PROMPT ::
Please copy every line of text in the data below character for character, leaving out the bracketed picture markers.

##############################

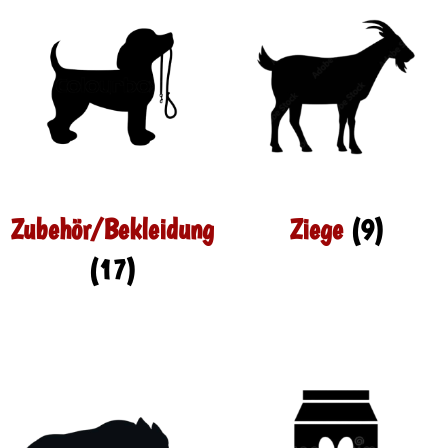
Zubehör/Bekleidung
Ziege
(9)
(17)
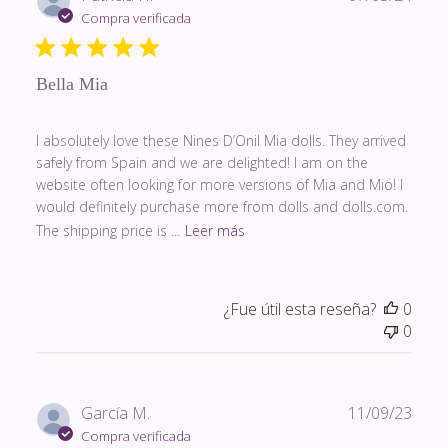
de
Compra verificada
publi
Bella Mia
I absolutely love these Nines D’Onil Mia dolls. They arrived
safely from Spain and we are delighted! I am on the
website often looking for more versions of Mia and Mio! I
would definitely purchase more from dolls and dolls.com.
The shipping price is ...
Leer más
¿Fue útil esta reseña?
0
0
Fech
García M.
11/09/23
de
Compra verificada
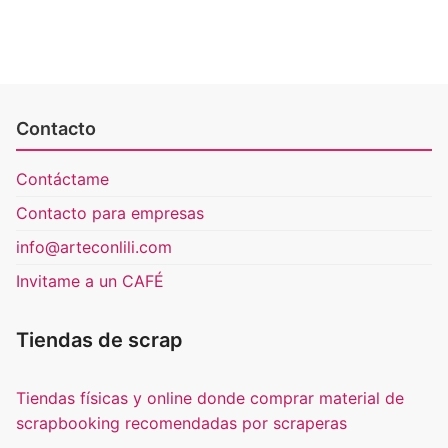
Contacto
Contáctame
Contacto para empresas
info@arteconlili.com
Invitame a un CAFÉ
Tiendas de scrap
Tiendas físicas y online donde comprar material de
scrapbooking recomendadas por scraperas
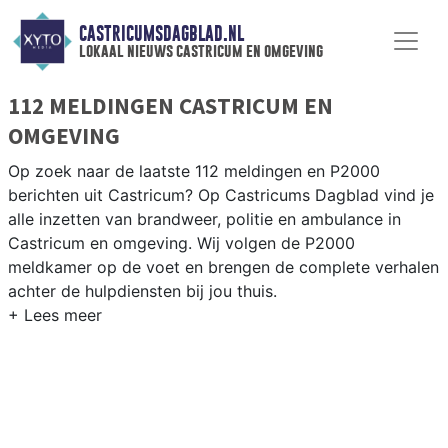
CASTRICUMSDAGBLAD.NL
lokaal nieuws castricum en omgeving
112 MELDINGEN CASTRICUM EN
OMGEVING
Op zoek naar de laatste 112 meldingen en P2000
berichten uit Castricum? Op Castricums Dagblad vind je
alle inzetten van brandweer, politie en ambulance in
Castricum en omgeving. Wij volgen de P2000
meldkamer op de voet en brengen de complete verhalen
achter de hulpdiensten bij jou thuis.
P2000 MELDINGEN CASTRICUM
Van incidenten op de N203 en de Beverwijkerstraatweg
tot meldingen in Castricum centrum, Bakkum, Limmen en
Akersloot — onze redactie is er altijd bij.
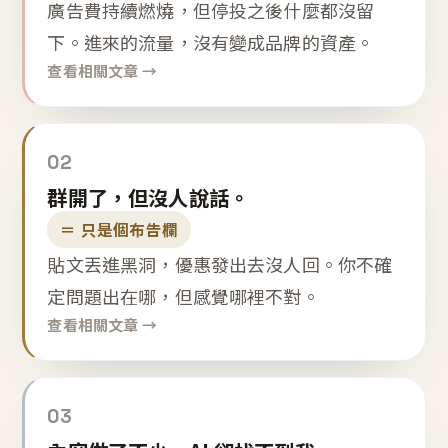
廣告費持續燃燒，但停投之後什麼都沒留
下。進來的流量，沒有變成品牌的資產。
查看相關文章 →
02
群開了，但沒人說話。
＝ 只是個布告欄
貼文丟進黑洞，優惠發出去沒人回。你不確
定問題出在哪，但感覺哪裡不對。
查看相關文章 →
03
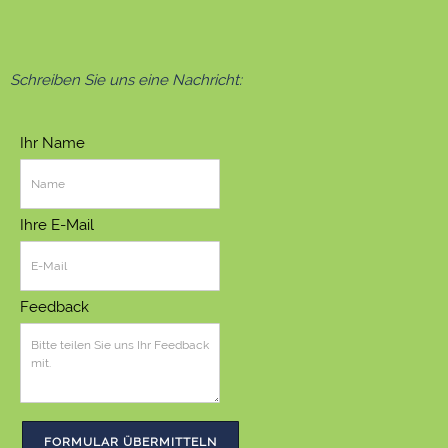
Schreiben Sie uns eine Nachricht:
Ihr Name
Ihre E-Mail
Feedback
FORMULAR ÜBERMITTELN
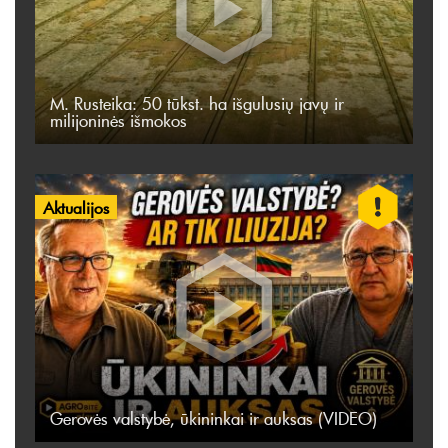
M. Rusteika: 50 tūkst. ha išgulusių javų ir
milijoninės išmokos
Aktualijos
Gerovės valstybė, ūkininkai ir auksas (VIDEO)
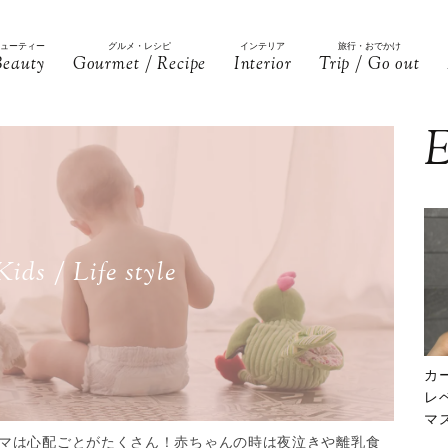
ビューティー
グルメ・レシピ
インテリア
旅行・おでかけ
Beauty
Gourmet / Recipe
Interior
Trip / Go out
E
Kids / Life style
カ
レ
マ
下
マは心配ごとがたくさん！赤ちゃんの時は夜泣きや離乳食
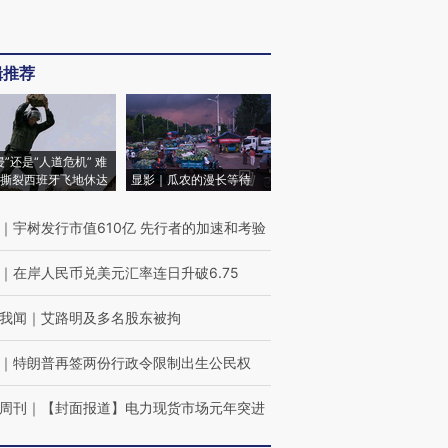
辑推荐
侵”还是“人道危机” 难
撕裂西班牙飞地休达
显影｜瓜农的漫长等待
｜
宇树发行市值610亿 先行者的加速和考验
｜
在岸人民币兑美元汇率连日升破6.75
我闻
｜
艾路明及多名股东被拘
｜
特朗普再签两份行政令限制出生公民权
周刊
｜
【封面报道】电力现货市场元年突进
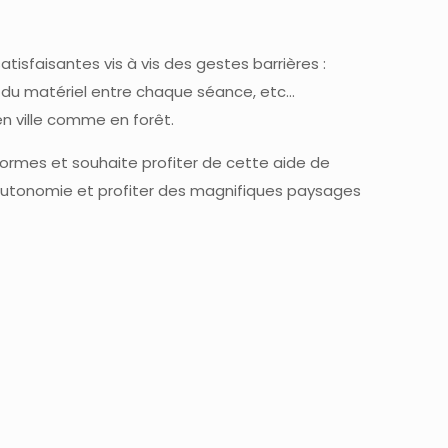
tisfaisantes vis à vis des gestes barrières :
t du matériel entre chaque séance, etc…
en ville comme en forêt.
formes et souhaite profiter de cette aide de
n autonomie et profiter des magnifiques paysages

##############################

SOLUTION ::
Zubehör/Bekleidung
Ziege
(9)
(17)
de
Compra verificada
publi
Bella Mia
I absolutely love these Nines D’Onil Mia dolls. They arrived
safely from Spain and we are delighted! I am on the
website often looking for more versions of Mia and Mio! I
would definitely purchase more from dolls and dolls.com.
The shipping price is ...
Leer más
¿Fue útil esta reseña?
0
0
Fech
García M.
11/09/23
de
Compra verificada
Contacto
Contáctame
Contacto para empresas
info@arteconlili.com
Invitame a un CAFÉ
Tiendas de scrap
Tiendas físicas y online donde comprar material de
scrapbooking recomendadas por scraperas
CASTRICUMSDAGBLAD.NL
lokaal nieuws castricum en omgeving
112 MELDINGEN CASTRICUM EN
OMGEVING
Op zoek naar de laatste 112 meldingen en P2000
berichten uit Castricum? Op Castricums Dagblad vind je
alle inzetten van brandweer, politie en ambulance in
Castricum en omgeving. Wij volgen de P2000
meldkamer op de voet en brengen de complete verhalen
achter de hulpdiensten bij jou thuis.
P2000 MELDINGEN CASTRICUM
Van incidenten op de N203 en de Beverwijkerstraatweg
tot meldingen in Castricum centrum, Bakkum, Limmen en
Akersloot — onze redactie is er altijd bij.
廣告費持續燃燒，但停投之後什麼都沒留
下。進來的流量，沒有變成品牌的資產。
查看相關文章 →
02
群開了，但沒人說話。
＝ 只是個布告欄
貼文丟進黑洞，優惠發出去沒人回。你不確
定問題出在哪，但感覺哪裡不對。
查看相關文章 →
03
Schreiben Sie uns eine Nachricht:
Ihr Name
Ihre E-Mail
Feedback
FORMULAR ÜBERMITTELN
M. Rusteika: 50 tūkst. ha išgulusių javų ir
milijoninės išmokos
Aktualijos
Gerovės valstybė, ūkininkai ir auksas (VIDEO)
ビューティー
グルメ・レシピ
インテリア
旅行・おでかけ
Beauty
Gourmet / Recipe
Interior
Trip / Go out
E
Kids / Life style
カ
レ
マ
下
マは心配ごとがたくさん！赤ちゃんの時は夜泣きや離乳食
辑推荐
侵”还是“人道危机” 难
撕裂西班牙飞地休达
显影｜瓜农的漫长等待
｜
宇树发行市值610亿 先行者的加速和考验
｜
在岸人民币兑美元汇率连日升破6.75
我闻
｜
艾路明及多名股东被拘
｜
特朗普再签两份行政令限制出生公民权
周刊
｜
【封面报道】电力现货市场元年突进
tisfaisantes vis à vis des gestes barrières :
t du matériel entre chaque séance, etc…
en ville comme en forêt.
formes et souhaite profiter de cette aide de
n autonomie et profiter des magnifiques paysages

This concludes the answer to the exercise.